Descripción general
La bixbyita es un óxido de manganeso y hierro poco común, muy apreciado por los coleccionistas por sus cristales cúbicos bien definidos, de color negro azabache y con un brillante brillo metálico. Aunque los cristales individuales rara vez superan el centímetro de tamaño, sus caras geométricas bien definidas y su gran brillo los hacen extraordinariamente fotogénicos, especialmente cuando se asientan sobre una matriz contrastante de topacio rosa-naranja o riolita pálida. La especie fue descrita en 1897 en la cordillera Thomas, en Utah, y recibió su nombre en honor al buscador de minerales y comerciante Maynard Bixby, quien fue el primero en recoger ejemplares en esa zona. Según la nomenclatura moderna, esta especie, en la que predomina el manganeso, se denomina formalmente «bixbyita-(Mn)», lo que refleja que la mayor parte del material es mucho más rico en manganeso que en hierro.
Composición y estructura
La bixbyita es un sesquióxido con la fórmula general (Mn,Fe)₂O₃, en la que el manganeso trivalente y el hierro trivalente se sustituyen libremente entre sí. La proporción entre hierro y manganeso es muy variable, y muchos cristales procedentes de la zona tipo de Utah contienen muy poco hierro. Se cristaliza en el sistema cúbico (isométrico), formando cubos, octaedros y dodecaedros bien definidos con la misma estructura interna que el compuesto sintético utilizado en algunos catalizadores. La bixbyita es el análogo natural del extremo del manganeso de una serie cuya contraparte, en la que predomina el hierro, es una fase mucho más rara.

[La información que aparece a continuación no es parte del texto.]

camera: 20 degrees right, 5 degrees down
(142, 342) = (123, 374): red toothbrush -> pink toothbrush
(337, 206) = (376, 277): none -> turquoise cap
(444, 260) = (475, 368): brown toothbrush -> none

| Fórmula | (Mn,Fe)₂O₃ (con predominio de manganeso: bixbyita-(Mn)) |
| Sistema cristalino | Cúbico (isométrico) |
| Dureza de Mohs | De 6 a 6,5 |
| Brillo | Metálico a submetálico |
| Color | Negro a negro parduzco |
| Localidad tipo | Cordillera Thomas, condado de Juab, Utah, EE. UU. |
Formación y yacimientos
La bixbyita clásica de Utah se forma en cavidades y a lo largo de fracturas en la riolita de topacio, una roca volcánica rica en flúor y elementos incompatibles. En este caso, se cristalizó a partir de vapores calientes que circulaban a través de la lava en enfriamiento, junto con el famoso berilo rojo, el topacio, la pseudobrookita y la Hematita de los mismos flujos. La bixbyita también se encuentra en entornos muy diferentes: en yacimientos de mineral de manganeso metamorfoseados y en skarns, donde crece durante el metamorfismo regional o de contacto de sedimentos que contienen manganeso. En estos entornos se asocia con braunita, hausmannita, hematita y otros óxidos de manganeso, en lugar de con minerales volcánicos.

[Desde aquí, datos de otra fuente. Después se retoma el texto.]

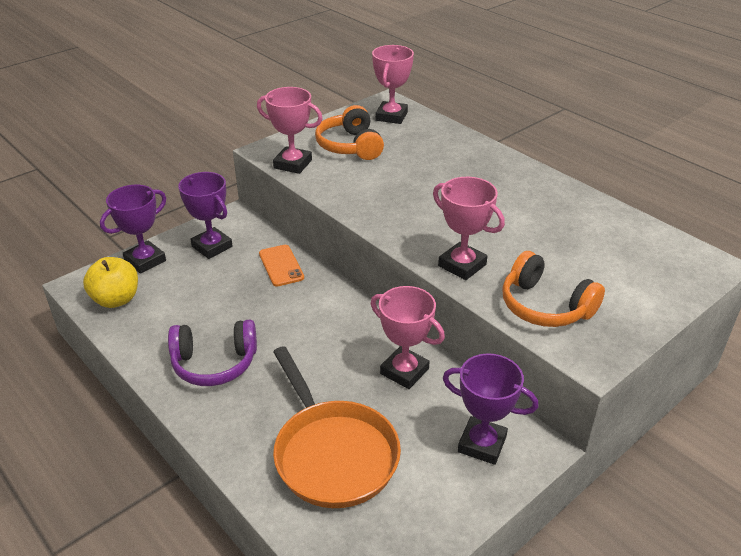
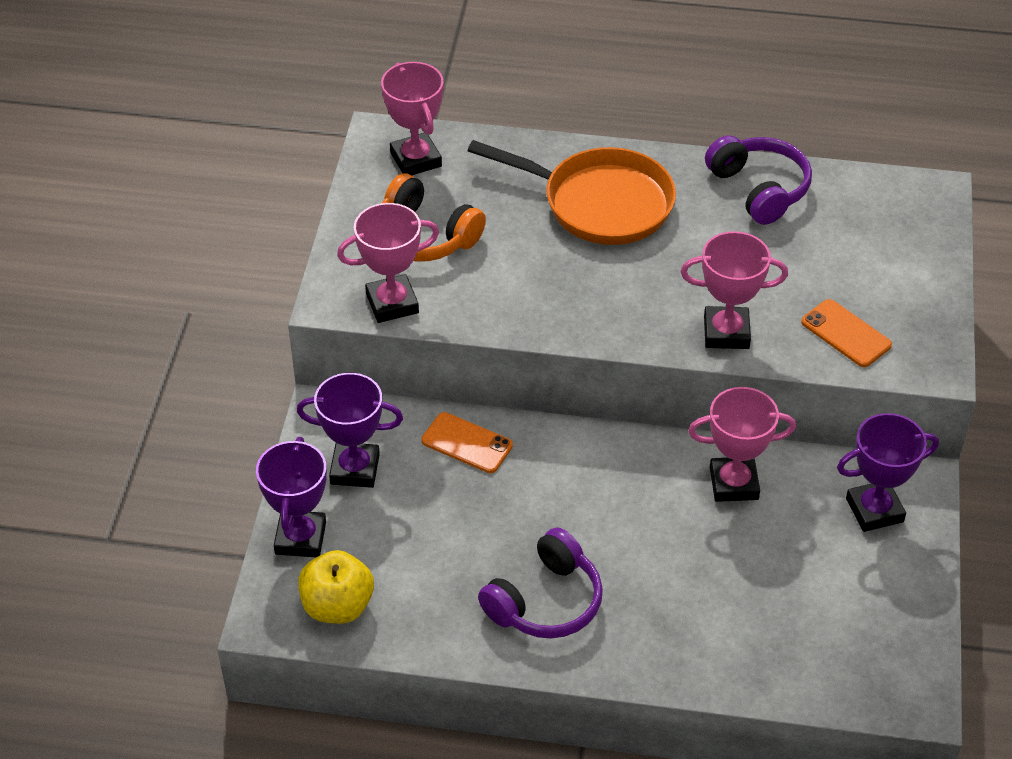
camera: 40 degrees left, 10 degrees up
(333, 454) = (764, 609): orange pan -> orange pan (600, 203)
(545, 306) = (846, 334): orange headphones -> orange phone
(579, 208) = (759, 189): none -> purple headphones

Identificación y especies similares
La bixbyita se reconoce por su color negro, su brillo metálico, su hábito cristalino isométrico y su dureza relativamente alta, de entre 6 y 6,5, lo que la distingue de los óxidos de manganeso negros más blandos, como la pirolusita. Su simetría cúbica y sus cristales equantes la diferencian de los hábitos más tabulares o prismáticos de la braunita y la hausmannita, mientras que su ausencia de magnetismo la distingue de la magnetita. En la riolita de Utah, el indicio diagnóstico es su tendencia a formar cubos negros brillantes y aislados que se asientan sobre o junto a topacios gemológicos y berilos rojos, una asociación que prácticamente no se encuentra en ningún otro lugar.
Localidades destacadas y recolección
La cordillera Thomas y las cercanas montañas Wah Wah, en Utah, siguen siendo la fuente más célebre de bixbyita cristalizada y un imán para los coleccionistas de campo que buscan topacio y berilo rojo. También proceden de los yacimientos de manganeso de los distritos de Jhabua y Chhindwara, en el centro de la India, masas y cristales excepcionales, lo que constituye un importante yacimiento para esta especie. Se ha informado de material adicional procedente de yacimientos de Suecia, Alemania, Namibia, Sudáfrica, Argentina y otros lugares. Dado que los cristales euédricos de buena calidad son pequeños y poco comunes, los ejemplares de Utah bien formados sobre una matriz atractiva son muy codiciados, y los coleccionistas deben manipular con cuidado las caras lustrosas para evitar que pierdan brillo.